What the task asks — Can you render the stretch of the material from the line containing "When some CBD" through the line containing "However , everyone" as a Markdown table with columns Row and Line, numbering each line and leaving out blank lines?

Available records —
>>>
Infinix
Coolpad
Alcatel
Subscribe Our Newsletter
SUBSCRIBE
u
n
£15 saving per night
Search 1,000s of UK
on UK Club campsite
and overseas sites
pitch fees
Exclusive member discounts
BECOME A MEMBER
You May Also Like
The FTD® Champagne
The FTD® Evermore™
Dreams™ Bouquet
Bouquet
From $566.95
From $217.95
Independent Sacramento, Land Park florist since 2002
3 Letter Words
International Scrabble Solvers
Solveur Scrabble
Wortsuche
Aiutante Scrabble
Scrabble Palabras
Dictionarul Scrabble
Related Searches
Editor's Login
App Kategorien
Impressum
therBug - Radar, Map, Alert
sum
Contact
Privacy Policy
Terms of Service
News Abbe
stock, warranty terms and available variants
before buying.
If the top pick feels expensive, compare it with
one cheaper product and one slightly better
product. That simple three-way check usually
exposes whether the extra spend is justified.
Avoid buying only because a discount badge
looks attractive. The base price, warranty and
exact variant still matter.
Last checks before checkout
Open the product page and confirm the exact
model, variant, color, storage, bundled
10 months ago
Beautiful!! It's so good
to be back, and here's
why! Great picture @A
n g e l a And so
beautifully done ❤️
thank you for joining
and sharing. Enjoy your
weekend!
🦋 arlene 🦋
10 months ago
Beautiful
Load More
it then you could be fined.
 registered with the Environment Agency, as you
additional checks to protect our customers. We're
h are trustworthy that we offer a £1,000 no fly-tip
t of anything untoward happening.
<<<
>>>
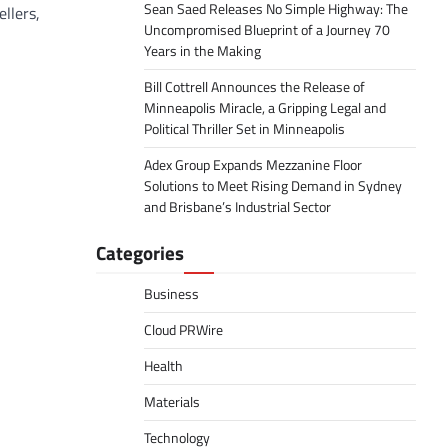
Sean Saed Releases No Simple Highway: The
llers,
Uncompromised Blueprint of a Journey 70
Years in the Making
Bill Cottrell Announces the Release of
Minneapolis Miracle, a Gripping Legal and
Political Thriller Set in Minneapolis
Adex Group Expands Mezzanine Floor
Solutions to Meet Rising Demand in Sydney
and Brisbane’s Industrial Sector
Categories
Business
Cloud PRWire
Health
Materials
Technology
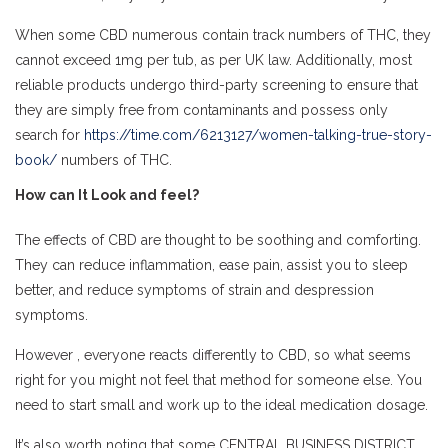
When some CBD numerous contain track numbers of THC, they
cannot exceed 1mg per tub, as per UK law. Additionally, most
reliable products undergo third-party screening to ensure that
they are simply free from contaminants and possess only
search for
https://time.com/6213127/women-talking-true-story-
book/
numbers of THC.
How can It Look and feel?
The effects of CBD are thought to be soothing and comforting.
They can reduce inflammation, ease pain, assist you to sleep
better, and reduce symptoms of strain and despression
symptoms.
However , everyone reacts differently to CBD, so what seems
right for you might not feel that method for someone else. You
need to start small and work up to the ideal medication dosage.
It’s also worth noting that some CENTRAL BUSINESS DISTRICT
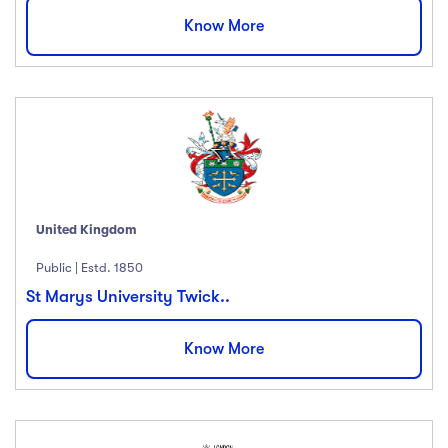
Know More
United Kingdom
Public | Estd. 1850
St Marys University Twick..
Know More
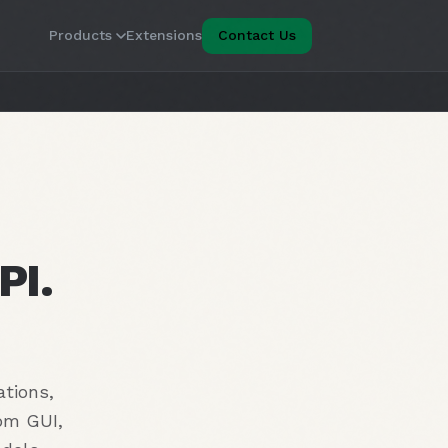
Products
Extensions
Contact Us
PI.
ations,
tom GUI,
<<<
>>>
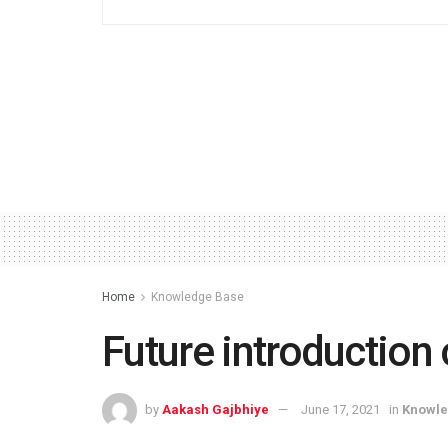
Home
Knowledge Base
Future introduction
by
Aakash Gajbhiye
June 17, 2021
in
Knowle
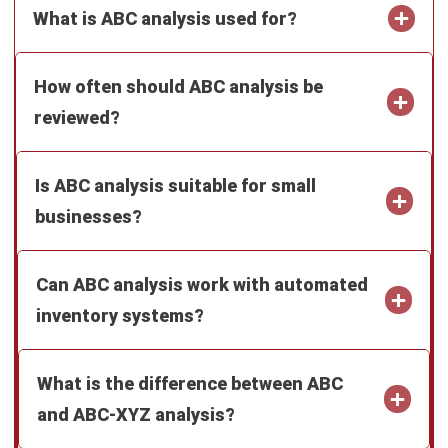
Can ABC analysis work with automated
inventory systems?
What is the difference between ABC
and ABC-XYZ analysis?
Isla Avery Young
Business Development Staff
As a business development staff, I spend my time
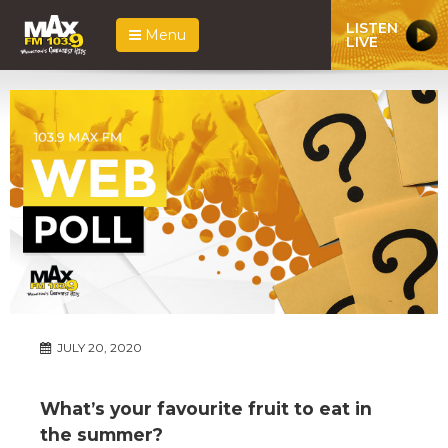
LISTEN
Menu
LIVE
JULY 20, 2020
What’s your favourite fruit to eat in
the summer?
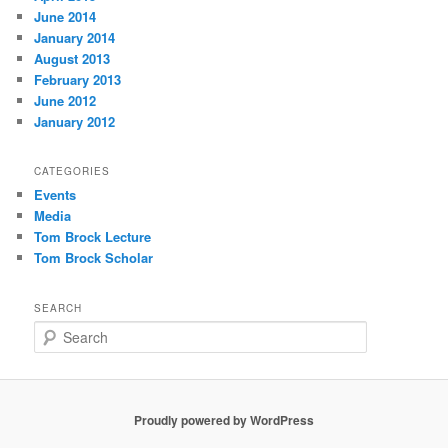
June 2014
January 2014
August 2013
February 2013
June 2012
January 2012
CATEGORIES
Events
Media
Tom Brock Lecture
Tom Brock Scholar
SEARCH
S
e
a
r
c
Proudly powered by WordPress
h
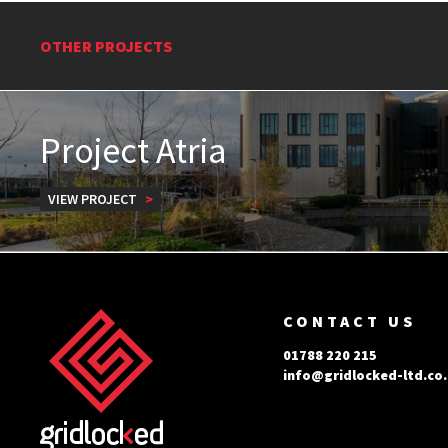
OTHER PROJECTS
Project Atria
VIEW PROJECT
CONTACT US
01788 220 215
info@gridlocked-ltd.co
<<<
Answer section —
| Row | Line |
|---|---|
| 1 | When some CBD numerous contain track numbers of THC, they |
| 2 | cannot exceed 1mg per tub, as per UK law. Additionally, most |
| 3 | reliable products undergo third-party screening to ensure that |
| 4 | they are simply free from contaminants and possess only |
| 5 | search for |
| 6 | https://time.com/6213127/women-talking-true-story- |
| 7 | book/ |
| 8 | numbers of THC. |
| 9 | How can It Look and feel? |
| 10 | The effects of CBD are thought to be soothing and comforting. |
| 11 | They can reduce inflammation, ease pain, assist you to sleep |
| 12 | better, and reduce symptoms of strain and despression |
| 13 | symptoms. |
| 14 | However , everyone reacts differently to CBD, so what seems |